Op dit moment is er nog geen huisvestiging gerealiseerd voor veroordeelde. Wel zijn er suggesties en toezeggingen gedaan en de rechtbank verwacht ook dat deze zullen worden nagekomen. Door [deskundige 2] is toegezegd dat hij contact gaat opnemen met mevrouw [naam 3] . De rechtbank is van oordeel dat met de stap naar zelfstandig wonen er een belangrijke en spannende fase aanbreekt, waarbij behandeling en begeleiding van belang zijn om de kans op een succesvolle terugkeer in de maatschappij zo groot mogelijk te maken. Gelet op de nog te nemen stappen is de rechtbank van oordeel dat voortijdige beëindiging van de isd-maatregel op dit moment niet is aangewezen en dat het noodzakelijk is dat de maatregel wordt voorgezet.

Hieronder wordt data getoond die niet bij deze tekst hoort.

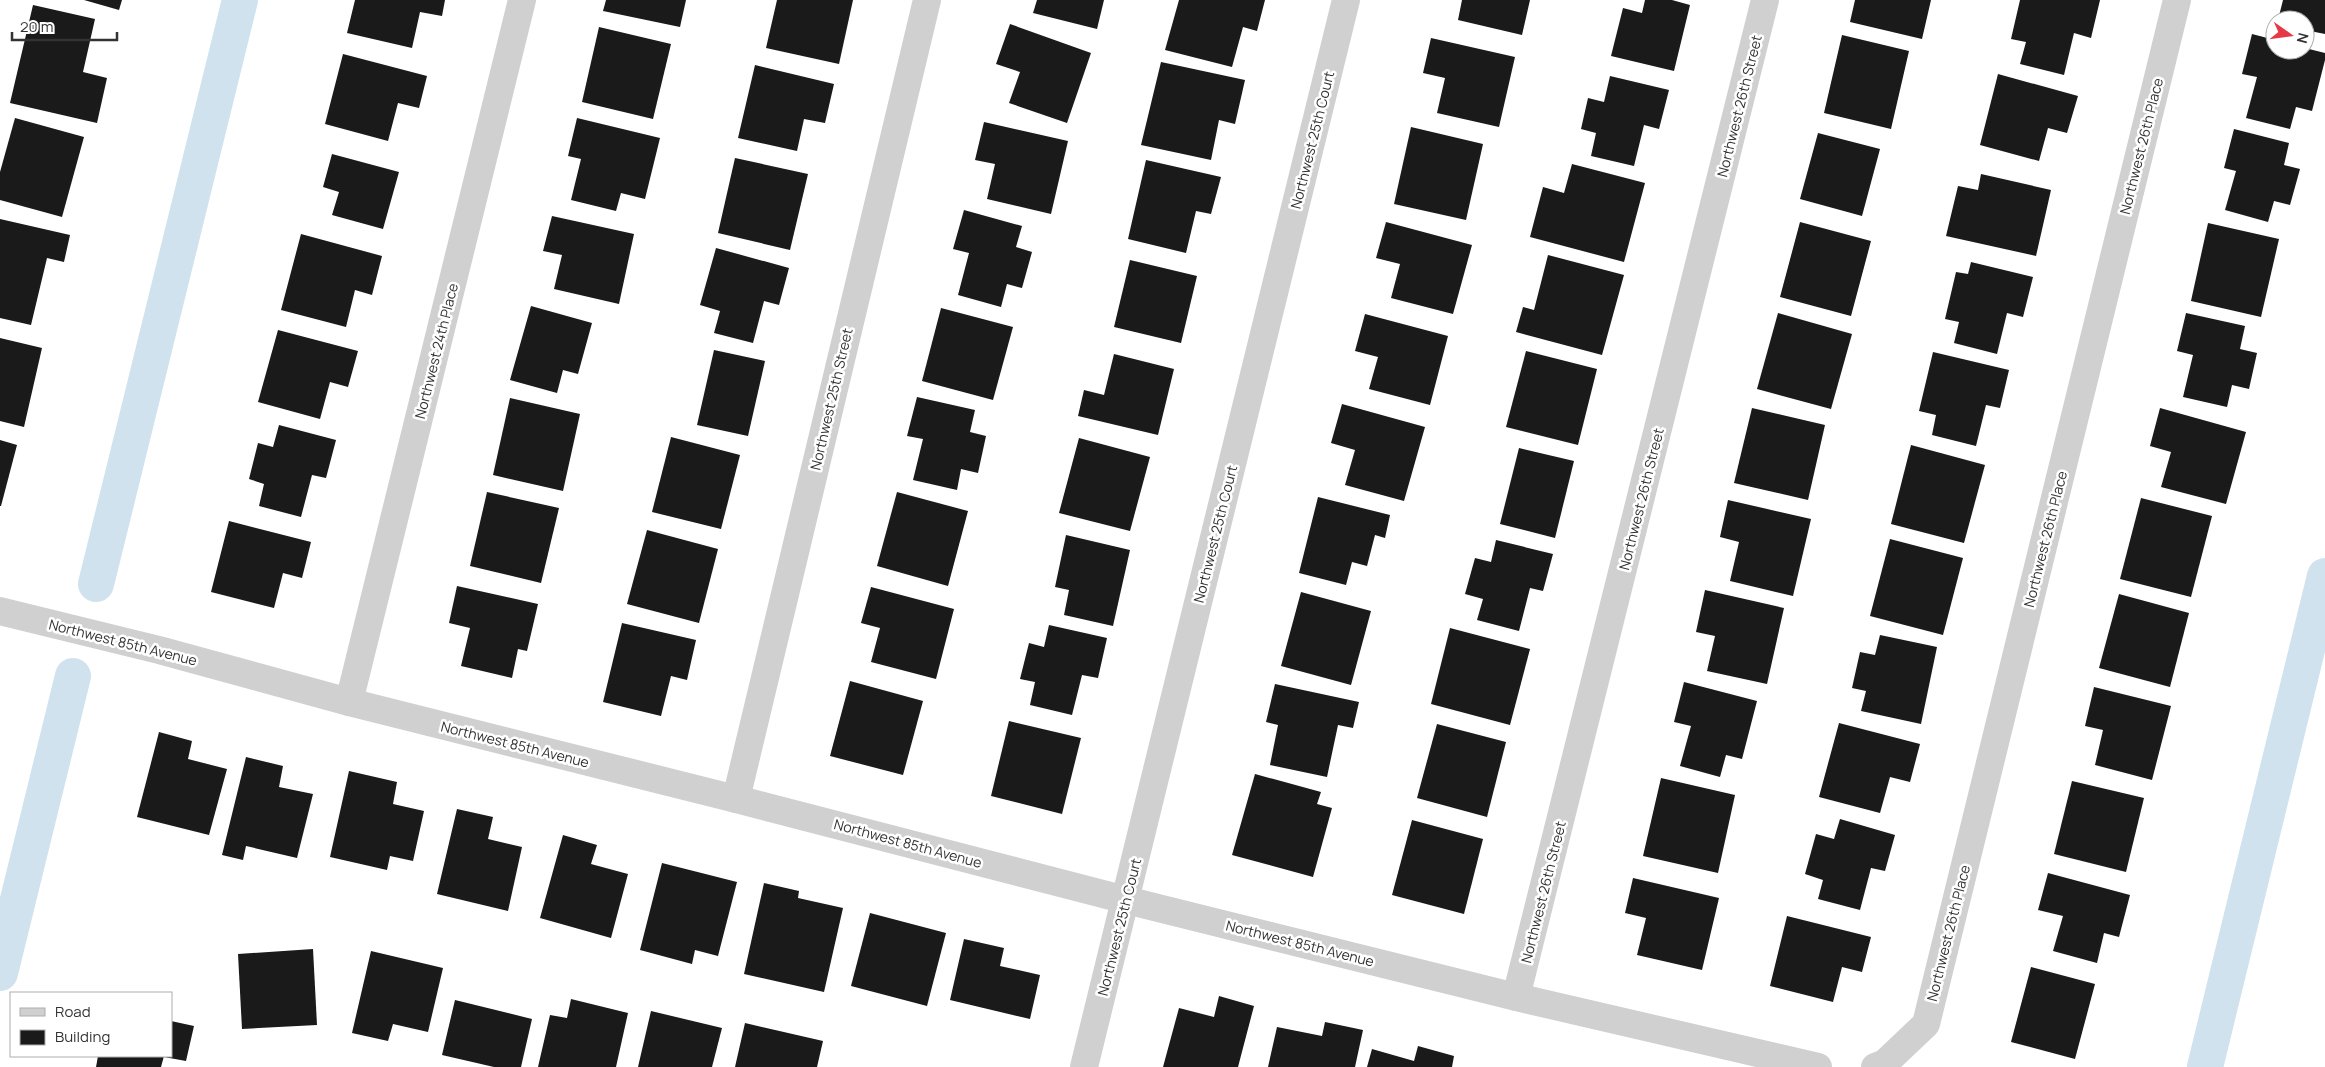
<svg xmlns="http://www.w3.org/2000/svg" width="2325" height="1067" font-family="Manrope,sans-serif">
<rect width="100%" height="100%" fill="#fff"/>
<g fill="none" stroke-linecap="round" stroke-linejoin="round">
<g stroke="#cfe2ee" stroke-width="36">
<path d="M96 584 240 0"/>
<path d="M0 973 73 676"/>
<path d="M2205 1067 2325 576"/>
</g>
</g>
<g fill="#1a1a1a">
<path d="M84 0H122L119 10Z"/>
<path d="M355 0H445L442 16 420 12 412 48 347 33Z"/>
<path d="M606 0H686L680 27 603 11Z"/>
<path d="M777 0H853L839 64 766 48Z"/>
<path d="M1037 0H1104L1097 29 1033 13Z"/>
<path d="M1179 0H1265L1257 31 1243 27 1232 67 1165 50Z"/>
<path d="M1462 0H1530L1522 35 1458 20Z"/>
<path d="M1645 0H1672L1690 5 1674 71 1611 56 1623 8 1642 13Z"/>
<path d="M1855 0H1931L1922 39 1850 22Z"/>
<path d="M2020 0H2100L2091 38 2074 33 2064 75 2020 64 2026 42 2011 39Z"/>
<path d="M2283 0H2325V34L2305 30V20H2278Z"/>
<path d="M33 5 95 19 83 72 107 78 97 123 10 103Z"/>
<path d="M1010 24 1091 53 1067 123 1009 103 1020 72 996 64Z"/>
<path d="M599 27 671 44 653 119 582 102Z"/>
<path d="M2252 34 2275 40V50H2305V48L2325 53V60L2312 111 2296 107 2290 129 2246 118 2257 77 2242 74Z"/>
<path d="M1842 35 1909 51 1891 129 1824 113Z"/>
<path d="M1431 38 1515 57 1499 127 1437 113 1445 78 1423 73Z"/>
<path d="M343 54 427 76 419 108 398 103 388 141 325 124Z"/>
<path d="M1161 62 1245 80 1235 124 1219 120 1211 160 1141 145Z"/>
<path d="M755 65 834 84 825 123 804 119 797 151 738 138Z"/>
<path d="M1998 74 2078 96 2067 133 2048 128 2039 161 1980 145Z"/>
<path d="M1610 76 1669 90 1659 129 1644 125 1634 166 1591 156 1596 133 1581 129 1588 98 1604 102Z"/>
<path d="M15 118 84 137 62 217 0 200V172Z"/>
<path d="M577 118 660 138 645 199 621 193 616 211 571 200 581 159 568 156Z"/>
<path d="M984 122 1068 141 1051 214 987 199 995 164 975 160Z"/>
<path d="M1411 127 1483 144 1466 220 1394 204Z"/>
<path d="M2234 129 2289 143 2284 165 2300 169 2290 205 2274 201 2268 222 2225 210 2236 171 2224 168Z"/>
<path d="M1818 133 1880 149 1862 216 1800 199Z"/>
<path d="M332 154 399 172 383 229 332 215 339 192 323 187Z"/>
<path d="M735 158 808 174 790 250 718 233Z"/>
<path d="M1146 160 1221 177 1211 214 1196 211 1186 253 1128 239Z"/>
<path d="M1572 164 1645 183 1624 262 1530 237 1543 187 1564 193Z"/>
<path d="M1981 174 2051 190 2036 256 1946 236 1958 186 1978 190Z"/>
<path d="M964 210 1022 226 1016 247 1032 252 1022 288 1007 284 1001 307 958 295 969 253 953 249Z"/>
<path d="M552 216 634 234 619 304 554 289 562 255 543 251Z"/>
<path d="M0 219 70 235 64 262 47 258 31 325 0 318Z"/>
<path d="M1386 222 1472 245 1453 314 1391 298 1400 264 1376 258Z"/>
<path d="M1800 222 1871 241 1851 316 1780 297Z"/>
<path d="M2208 223 2279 239 2261 317 2191 301Z"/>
<path d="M301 234 382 256 372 295 355 290 346 327 281 310Z"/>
<path d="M716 248 789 268 779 305 764 301 753 343 714 333 720 311 700 305Z"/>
<path d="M1548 255 1624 275 1602 355 1516 332 1523 307 1534 310Z"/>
<path d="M1130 260 1197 276 1181 343 1114 327Z"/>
<path d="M1971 262 2033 277 2023 317 2007 313 1997 354 1954 343 1959 322 1945 319 1956 272 1968 274Z"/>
<path d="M531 306 592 323 578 374 563 370 557 393 510 380Z"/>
<path d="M941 308 1013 327 993 400 922 381Z"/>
<path d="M1778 313 1852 334 1831 409 1757 389Z"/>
<path d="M2186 313 2245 326 2240 349 2257 353 2249 389 2232 385 2227 407 2183 397 2193 355 2177 351Z"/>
<path d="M1365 314 1448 336 1430 405 1369 389 1378 357 1355 351Z"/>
<path d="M278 330 358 351 348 387 330 382 320 419 258 402Z"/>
<path d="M0 338 42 348 24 427 0 421Z"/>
<path d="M714 350 765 361 748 436 697 425Z"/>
<path d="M1526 351 1597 369 1578 445 1506 427Z"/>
<path d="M1933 352 2009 370 2000 408 1986 405 1976 446 1932 435 1936 415 1919 411Z"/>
<path d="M1114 354 1174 369 1158 435 1078 416 1084 390 1104 395Z"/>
<path d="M917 397 975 410 970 432 986 436 978 473 961 469 957 490 913 480 923 439 907 436Z"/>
<path d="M510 398 580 414 563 491 493 475Z"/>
<path d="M1342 404 1425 427 1404 501 1345 485 1355 450 1331 443Z"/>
<path d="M1752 408 1825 425 1808 500 1734 483Z"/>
<path d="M2160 408 2246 432 2226 504 2161 487 2171 452 2150 446Z"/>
<path d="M279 425 336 440 326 478 312 475 301 517 259 506 264 484 249 479 258 443 273 447Z"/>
<path d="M671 437 740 455 721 529 652 512Z"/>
<path d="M1079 438 1150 457 1130 531 1059 513Z"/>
<path d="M0 440 17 445 1 506H0Z"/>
<path d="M1911 445 1985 465 1964 543 1891 524Z"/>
<path d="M1519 448 1574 461 1555 538 1500 524Z"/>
<path d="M487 492 559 508 541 583 470 566Z"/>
<path d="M897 492 968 511 948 586 877 566Z"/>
<path d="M1318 497 1390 515 1385 538 1375 535 1367 566 1352 562 1346 585 1299 573Z"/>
<path d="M2141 498 2212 516 2191 597 2120 579Z"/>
<path d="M1728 500 1811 519 1793 596 1730 581 1739 542 1720 537Z"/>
<path d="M229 521 311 542 302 578 283 573 274 608 211 592Z"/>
<path d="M647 530 718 549 699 623 627 604Z"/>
<path d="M1066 535 1130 550 1113 626 1064 615 1069 590 1055 587Z"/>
<path d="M1890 539 1963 558 1943 635 1870 616Z"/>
<path d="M1496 540 1553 554 1543 591 1530 588 1519 631 1477 620 1483 599 1465 594 1475 558 1491 562Z"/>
<path d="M457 586 538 604 527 651 518 649 512 678 461 666 470 628 449 623Z"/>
<path d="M871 587 954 609 936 679 871 662 880 628 861 623Z"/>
<path d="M1705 590 1784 608 1767 684 1707 671 1715 636 1696 632Z"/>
<path d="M1301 592 1371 611 1351 685 1281 666Z"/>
<path d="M2119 594 2189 613 2170 687 2099 668Z"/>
<path d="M622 623 696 640 687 680 671 676 661 716 603 702Z"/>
<path d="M1049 625 1107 638 1098 678 1082 675 1072 715 1030 705 1035 682 1020 679 1029 643 1044 647Z"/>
<path d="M1450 628 1530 649 1510 725 1431 704Z"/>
<path d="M1880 635 1937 647 1921 724 1861 711 1866 691 1852 688 1860 652 1875 655Z"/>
<path d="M850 681 923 701 903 775 830 756Z"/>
<path d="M1684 682 1757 701 1742 759 1726 755 1720 777 1680 766 1691 726 1674 722Z"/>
<path d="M1275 684 1359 702 1353 728 1338 725 1327 777 1270 765 1278 725 1266 722Z"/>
<path d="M2094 687 2171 706 2152 780 2095 765 2103 730 2085 726Z"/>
<path d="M1009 721 1081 738 1062 814 991 796Z"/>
<path d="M1839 723 1920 744 1910 782 1890 777 1880 813 1819 797Z"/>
<path d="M1437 724 1506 742 1487 817 1417 798Z"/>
<path d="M159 732 192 741 188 759 227 769 209 835 137 817Z"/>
<path d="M246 757 283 766 279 787 313 794 297 858 246 846 243 860 222 855Z"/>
<path d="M349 771 397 782 393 804 424 811 413 861 390 856 387 870 330 857Z"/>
<path d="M1255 774 1321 792 1317 804 1332 808 1313 877 1232 855Z"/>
<path d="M1661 778 1735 795 1718 873 1643 856Z"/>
<path d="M2072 781 2144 798 2126 872 2054 854Z"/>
<path d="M457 809 493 817 488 839 522 847 508 911 437 894Z"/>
<path d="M1840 819 1895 835 1885 871 1871 868 1860 910 1818 899 1823 880 1805 874 1816 834 1834 839Z"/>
<path d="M1412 820 1483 839 1464 914 1392 895Z"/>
<path d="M563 835 597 845 591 864 628 874 611 938 540 918Z"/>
<path d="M662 863 737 882 718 956 695 950 692 964 640 950Z"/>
<path d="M2048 873 2130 895 2119 937 2104 933 2097 963 2053 951 2063 916 2038 910Z"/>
<path d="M1633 878 1719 898 1702 970 1637 955 1646 918 1625 913Z"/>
<path d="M764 883 799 891 798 898 843 908 824 992 744 974Z"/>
<path d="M870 913 946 933 927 1006 851 986Z"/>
<path d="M1787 916 1871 937 1862 972 1842 967 1833 1002 1770 986Z"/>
<path d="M964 939 1004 948 1000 966 1040 975 1030 1019 950 1000Z"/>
<path d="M313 949 317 1025 242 1029 238 954Z"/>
<path d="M371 951 443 968 428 1032 393 1024 388 1041 352 1033Z"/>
<path d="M2031 967 2095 984 2075 1059 2011 1042Z"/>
<path d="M1219 996 1254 1006 1238 1067H1163L1179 1008 1214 1017Z"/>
<path d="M571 999 628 1013 616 1067H538L550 1015 567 1018Z"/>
<path d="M455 1000 532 1019 521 1067H494L442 1055Z"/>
<path d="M651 1011 722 1028 712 1067H638Z"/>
<path d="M171 1021 194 1026 186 1061 164 1057 171 1056Z"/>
<path d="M1325 1022 1363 1030 1355 1067H1268L1277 1027 1322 1036Z"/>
<path d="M745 1023 823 1041 817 1067H735Z"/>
<path d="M1418 1046 1454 1056 1452 1067H1367L1372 1049 1414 1061Z"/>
<path d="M98 1056H164L161 1067H96Z"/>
</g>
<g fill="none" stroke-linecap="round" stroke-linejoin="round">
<g stroke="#d0d0d0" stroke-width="28">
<path d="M0 611 159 650 349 702 736 799 1126 900 1516 997 1818 1067"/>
<path d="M349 702 522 0"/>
<path d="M736 799 927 0"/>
<path d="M1516 997 1765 0"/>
<path d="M1084 1067 1346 0"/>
<path d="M1875 1067 1885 1063 1926 1024 2177 0"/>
</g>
</g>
<g text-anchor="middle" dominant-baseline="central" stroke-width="5" stroke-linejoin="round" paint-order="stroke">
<g font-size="14" fill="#333" stroke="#fff">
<text transform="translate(1739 106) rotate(-76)">Northwest 26th Street</text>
<text transform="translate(1312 140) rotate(-76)">Northwest 25th Court</text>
<text transform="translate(2141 146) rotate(-76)">Northwest 26th Place</text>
<text transform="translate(436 351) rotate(-76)">Northwest 24th Place</text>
<text transform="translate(831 399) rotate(-77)">Northwest 25th Street</text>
<text transform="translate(1641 499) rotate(-76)">Northwest 26th Street</text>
<text transform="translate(1215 534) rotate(-76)">Northwest 25th Court</text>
<text transform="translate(2045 539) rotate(-76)">Northwest 26th Place</text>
<text transform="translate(123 642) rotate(14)">Northwest 85th Avenue</text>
<text transform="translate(515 744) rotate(14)">Northwest 85th Avenue</text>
<text transform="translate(908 843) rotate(15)">Northwest 85th Avenue</text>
<text transform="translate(1543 892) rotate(-76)">Northwest 26th Street</text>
<text transform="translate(1119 927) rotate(-76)">Northwest 25th Court</text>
<text transform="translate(1948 933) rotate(-76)">Northwest 26th Place</text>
<text transform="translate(1300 943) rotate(14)">Northwest 85th Avenue</text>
</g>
</g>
<rect x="10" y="992" width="162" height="65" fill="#ffffff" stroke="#adadad"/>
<rect x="20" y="1008" width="25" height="8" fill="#d0d0d0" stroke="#adadad"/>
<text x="55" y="1017" font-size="15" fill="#333333">Road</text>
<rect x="20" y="1030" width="25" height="15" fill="#1a1a1a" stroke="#adadad"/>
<text x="55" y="1042" font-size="15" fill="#333333">Building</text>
<g transform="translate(2290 35) rotate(104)"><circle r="24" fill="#ffffff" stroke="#adadad"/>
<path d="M0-4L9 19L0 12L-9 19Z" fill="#e63946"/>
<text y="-8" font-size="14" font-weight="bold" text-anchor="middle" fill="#333333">N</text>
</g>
<path d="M12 32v8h105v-8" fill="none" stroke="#333333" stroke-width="2.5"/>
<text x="20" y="32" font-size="15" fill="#333333" stroke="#ffffff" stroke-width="4" paint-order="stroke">20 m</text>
</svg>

Gelet op het voorgaande is de rechtbank van oordeel dat aanhouding van de zaak geen meerwaarde heeft. Zelfs als veroordeelde een zelfstandige woonplek heeft, is het isd-kader nog steeds noodzakelijk om veroordeelde te begeleiden en behandelen en stabiliteit op alle leefgebieden te kunnen creëren. Om die reden wijst zij het subsidiaire verzoek van de verdediging om de zaak aan te houden af.

7.De beslissing

De rechtbank beslist dat de voortzetting van de tenuitvoerlegging van de isd-maatregel is vereist.
Deze beslissing is gegeven door mr. J.C.A.M. Los, voorzitter, mr. M.M. Veldhuizen en
mr. J.F.C. Janssen, rechters, in tegenwoordigheid van de griffier mr. A. van Krevel en is uitgesproken ter openbare zitting op 17 augustus 2023.